Referenced in: none

Automatically associated channels: Cav3.2

Title: Two separate Ni(2+) -sensitive voltage-gated Ca(2+) channels modulate transretinal signalling in the isolated murine retina.

Authors: Maged Alnawaiseh, Walid Albanna, Chien-Chang Chen, Kevin P Campbell, Jürgen Hescheler, Matthias Lüke, Toni Schneider

Journal, date & volume: Acta Ophthalmol, 2011 Nov , 89, e579-90

PubMed link: http://www.ncbi.nlm.nih.gov/pubmed/21883984

Abstract
Light-evoked responses from vertebrate retinas were recorded as an electroretinogram (ERG).

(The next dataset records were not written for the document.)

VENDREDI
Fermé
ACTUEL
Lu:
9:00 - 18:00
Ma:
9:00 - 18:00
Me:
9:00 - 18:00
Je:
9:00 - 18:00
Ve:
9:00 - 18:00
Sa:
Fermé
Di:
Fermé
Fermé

The b-wave is the most prominent component of the ERG, and in the bovine retina its NiCl(2) -sensitive component was attributed to reciprocal signalling by pharmacoresistant R-type voltage-gated Ca(2+) channels, which similar to other voltage-dependent Ca(2+) channels trigger and control neurotransmitter release. The murine retina has the great advantage that the effect of gene inactivation for Ni(2+) -sensitive Ca(2+) channels can be analysed to prove or disprove that any of these Ca(2+) channels is involved in retinal signalling.Superfused retinas from different murine genotypes lacking either one or both highly Ni(2+) -sensitive voltage-gated Ca(2+) channels were used to record their ex vivo ERGs.The isolated retinas from mice lacking Ca(v)2.3 R-type or Ca(v)3.2 T-type or both voltage-gated Ca(2+) channels were superfused with a NiCl(2) (15 μm) containing nutrient solution. The change in the b-wave amplitude and implicit time, caused by NiCl(2), was calculated as a difference spectrum and compared to data from control animals. From the results, it can be deduced that Ca(v)2.3 contributes rather to a later component in the b-wave response, while in the absence of Ca(v)3.2 the gain of Ni(2+) -mediated increase in the b-wave amplitude is significantly increased, probably due to a loss of reciprocal inhibition to photoreceptors. Thus, each of the Ni(2+)-sensitive Ca(2+) channels contributes to specific features of the b-wave response.Both high-affinity Ni(2+)-sensitive Ca(2+) channels contribute to transretinal signalling. Based on the results from the double knockout mice, additional targets for NiCl(2) must contribute to transretinal signalling, which will be most important for the structurally similar physiologically more important heavy metal cation Zn(2+).